Thursday 29 November 2007

Aren’t you going to read my palm?

From moonrise to moonset
The fallen leaves follow me both inside
And I forget where I
First thought I ought to like
You,
Perhaps it was September
But
I do remember
The last time I heard
words slip off your
tongue
And I liked them,
every
one.
Collar

I threaded those
tiny bells
on bright
green string,
you stole them from your
big brother's Christmas tree.
You said,
"They give the
Illusion of ringing",
and I laughed
far too loudly.
So now I've got this
bracelet
that's green,
a green bracelet,
with plastic silent
bells.
I'm feeling
self conscious,
I pretend I'm a cat,
and you've given me a collar
that warns people
I'm hunting.

Wednesday 28 November 2007

Boundary Street, Kowloon

HERO is sitting on the front steps of the hotel. He is obviously a western tourist. The four lane-street is crammed with market stalls, and left-hand drive three-wheeled motorcycle trucks skit past. The streets' names are signposted in both English and Chinese symbols. On the market stalls are well-organised selections of second-hand electronic goods, badly-packaged DVDs and mis-spelt T-shirts of Hollywood films. SMALL CHINESE BOY wanders up and sits down beside HERO, he is about ten years old.
=====
Continue the dated blog entries from the point where they stop. The listing after the dated blog entries is separate material.

## Data shown
=====
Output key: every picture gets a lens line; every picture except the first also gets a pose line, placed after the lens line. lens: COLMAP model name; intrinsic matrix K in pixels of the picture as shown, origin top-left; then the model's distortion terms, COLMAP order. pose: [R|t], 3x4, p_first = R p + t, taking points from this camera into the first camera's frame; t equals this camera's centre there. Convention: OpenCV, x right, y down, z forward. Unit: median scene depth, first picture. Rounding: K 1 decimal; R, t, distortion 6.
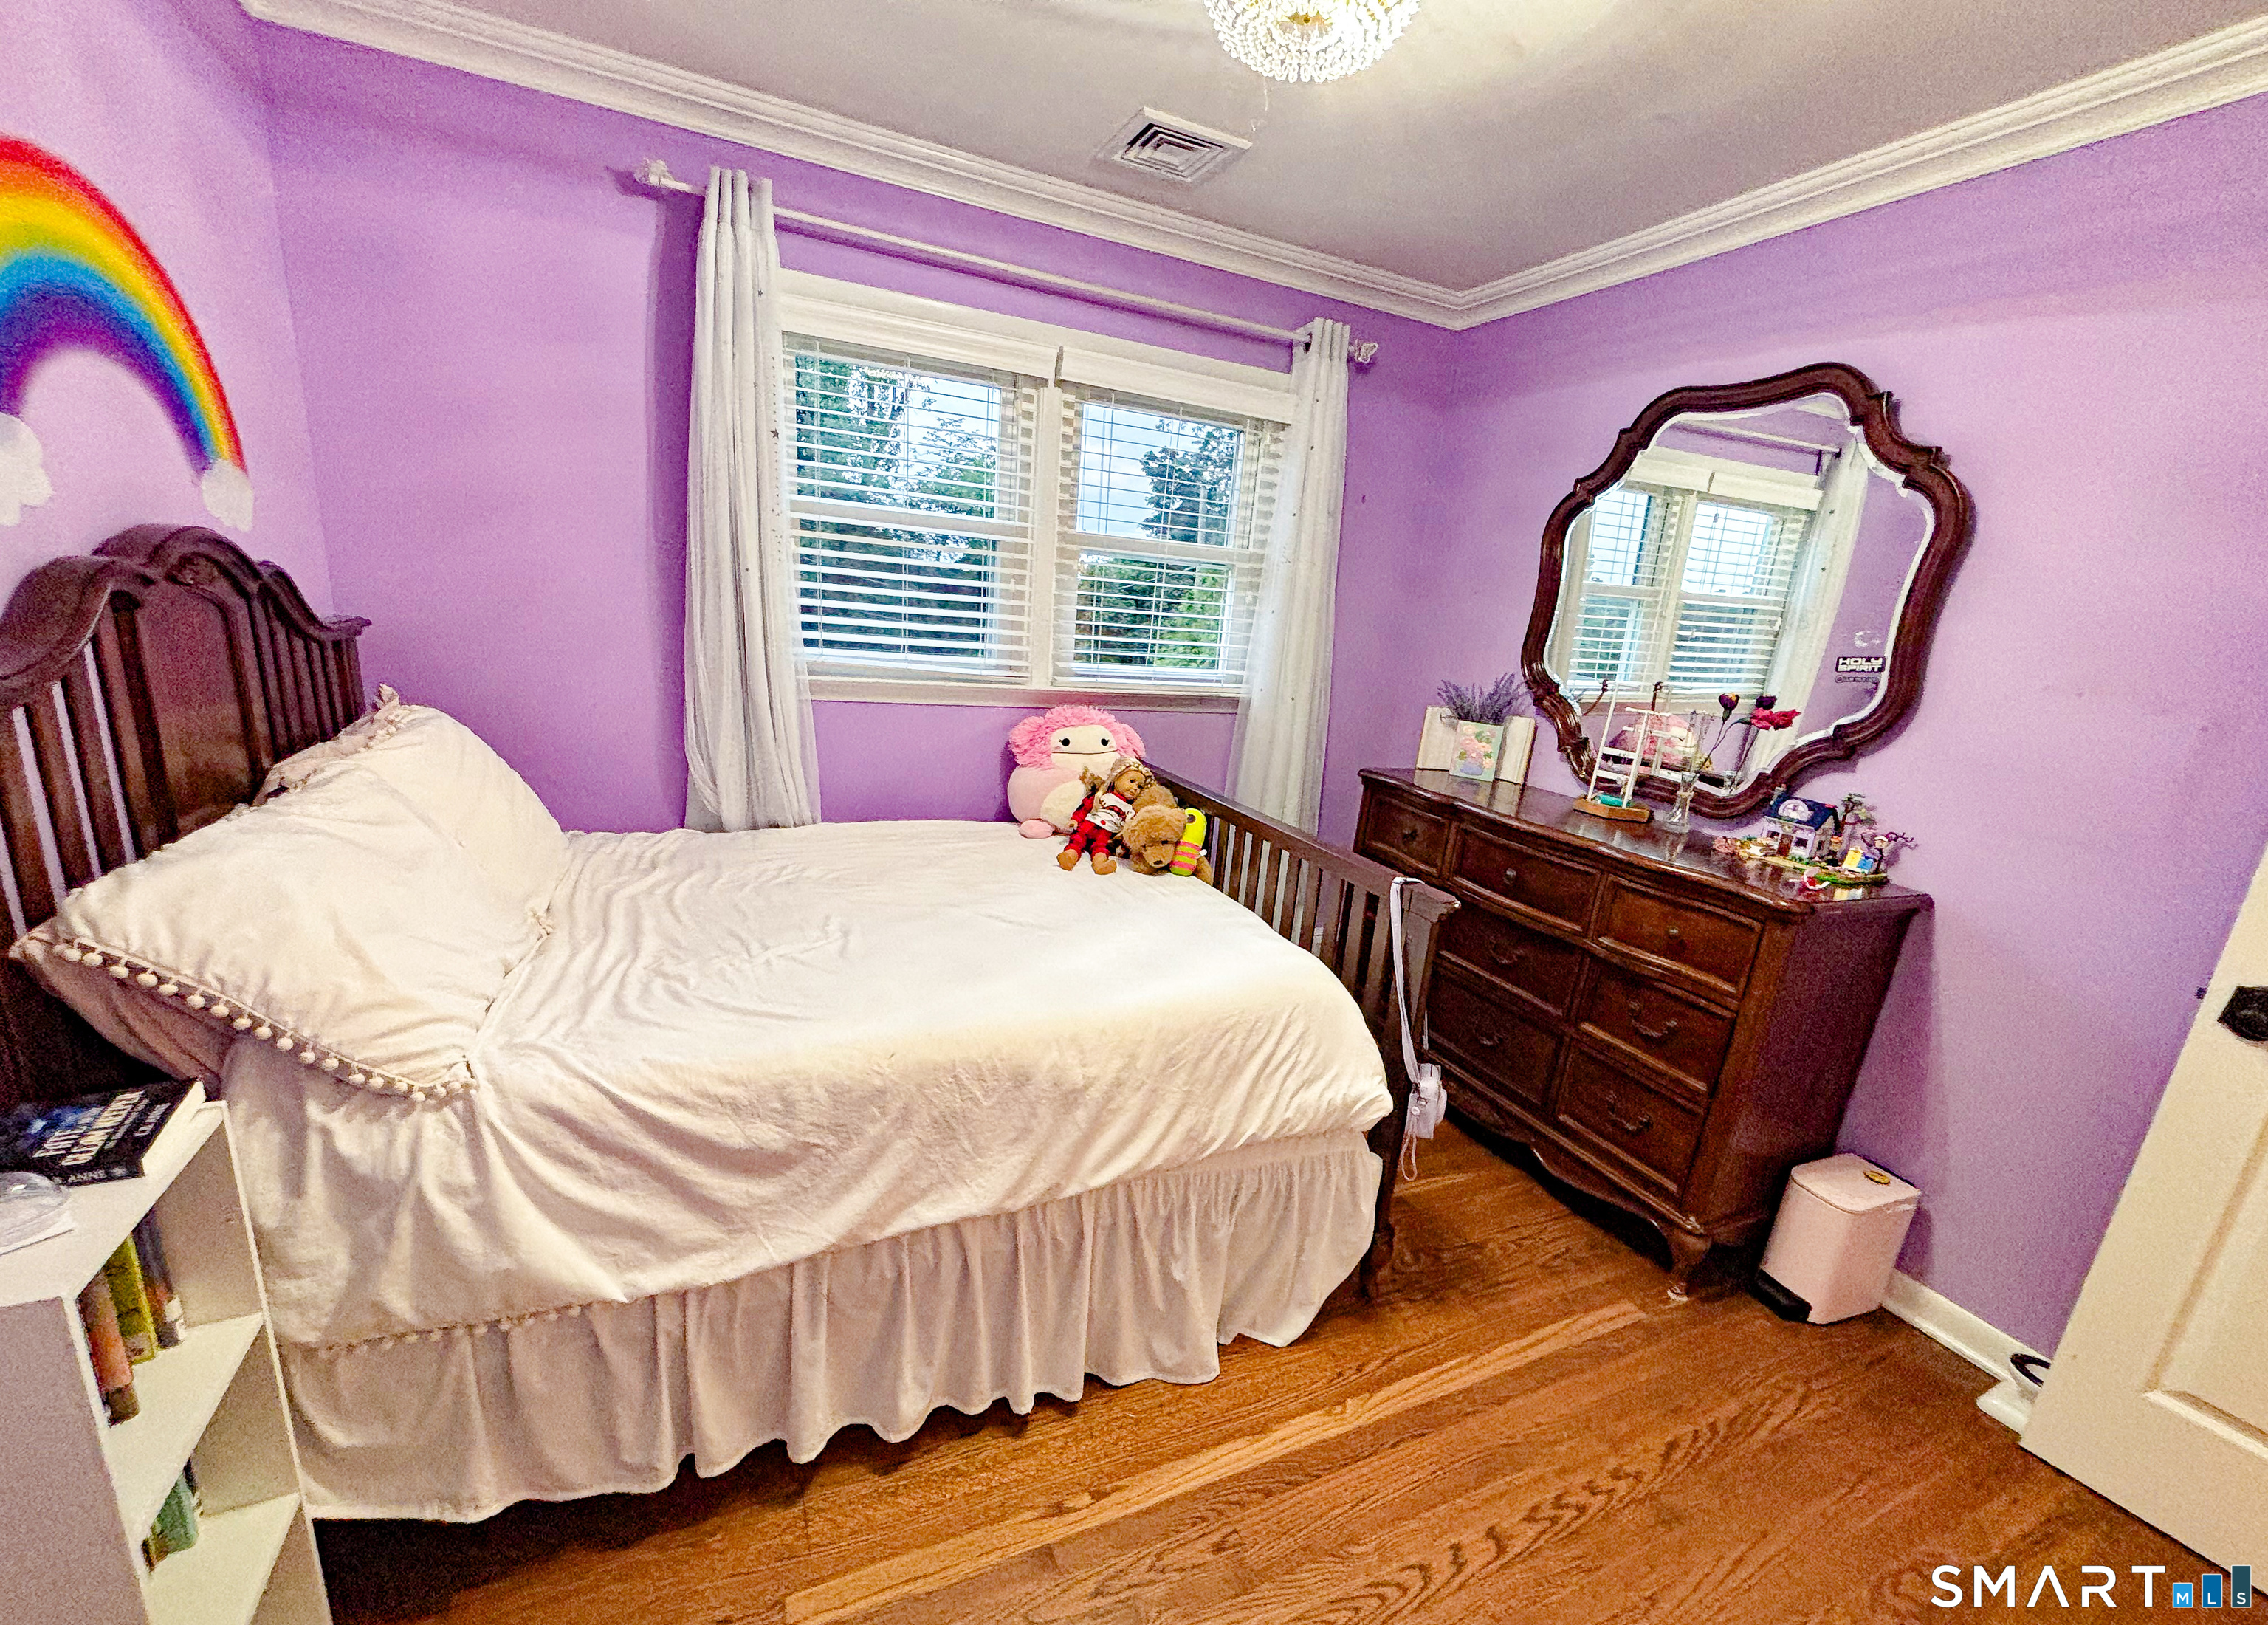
=====
## Task result
BOY: American?
HERO: No, English.
Boy: From England?
Hero: Yes, England.
Boy: Can I speak with you?
Hero: Of course.
Boy: Sorry?
Hero: If you would like to. You can talk to me.
Boy: I have a question for you.
Hero: Okay.
Boy: I have a question for you, my teacher says in England you have a Queen.
Hero: Yes, she’s called Elizabeth.
Boy: And she tells people what to do?
Hero: No, never.
Boy: She is not allowed to?
Hero: No, she is allowed to, she’s the Queen.
Boy: But she does not?
Hero: No.
Boy: Why?
Hero: Because no-one would do what she says.
Boy: The law says they do not have to?
Hero: No, the law says they do have to.
Boy: Would they not be punished?
Hero: Probably not.
Boy: But they broke the law, the law says they should be punished. No?
Hero: No-one would punish them.
Boy: The police?
Hero: No.
Boy: Do you smoke?
Hero: Yes.
Boy: Good.
Hero: Do you?
Boy: No.
Hero: Good.
Boy: Good?
Hero: It is good that you do not smoke.
Boy: Why?
Hero: Because it is not good for your health.
Boy: My teacher has a joke. He says, “Who is the president of China?”
Hero: Who is your teacher?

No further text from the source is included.